寂幻正要嘲他螳臂当车,却见余安州身上红光暴涨,像是身体里被点燃了滔天烈焰,炽烈耀眼的光芒从肌肤底下激射出来。
待明白过来余安州要做什么,饶是寂幻也陡然震惊,不小心破音:“你要自、自爆元神!”
这他妈是哪里来的疯子!
一个出窍期的修士自爆元神,方圆千里皆会被夷为平地!
可修真界有谁会将自己的元神拿来自爆!修炼不易,肉体陨落,元神仍可夺舍;可元神陨灭,那就真的什么也没有了。
从此,天地间、沧海里,无论残阳暮色,萧瑟山河,都再无这个人的痕迹
时盏仿佛被当头敲了一棒,头脑发晕,心好像被一只手猛然抓紧,疼得透不过气。她眼里涌上泪水,视线模糊地看向那片红光,声嘶力竭地大喊:“不要——不要啊———
不要自爆元神!不要舍弃生命!
不要……
为她这般付出
虚无中,她耳畔似乎又听到少年执着又稚拙地追问:“时盏,你喜不喜欢我?”
究竟,喜不喜欢啊……
轰!
四周草木岩石瞬间支离破碎,强劲的风暴带着可怕的冲击,犹如无形的重物以圆周状向四外开始碾压。

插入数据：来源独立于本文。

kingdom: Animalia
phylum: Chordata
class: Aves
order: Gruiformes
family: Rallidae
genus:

而此时,时盏终于恢复了一丝灵力,千钧一发,她祭出识海里刻录《霜仙诀》的竹简,催动蓍草,在冲击波袭来刹那,滚入昆仑墟。
昆仑山上凛冽的寒风,也无法掩盖她的嚎啕大哭。
时盏浑身都疼,但她强撑着残破的身体,在雪地里狂奔,一路洒下殷红的血。
她彷徨无措,慌乱不已,语无伦次大喊:“风前辈!风前辈!”
在她开启昆仑墟的刹那,风长天有所感应,从草庐里瞬移过来。
时盏一头撞进了他清冽的怀抱,像是终于找到了主心骨,绷紧的心弦断掉,无力地跪了下去。
风长天从未见她这般失态。
他右手半悬在空中,迟疑少顷,轻轻拍她脊背,“怎么了?”
风雪中,时盏小心翼翼地摊开双掌,《霜仙诀》的竹简被她拿来充当临时法器。
里面,一缕暗淡的元神,如微弱烛火,将熄不熄,欲灭不灭。
时盏抬起头,扑簌簌地流下眼泪,攥紧风长天的衣袖,泣不成声地央求:“救他……救救他……”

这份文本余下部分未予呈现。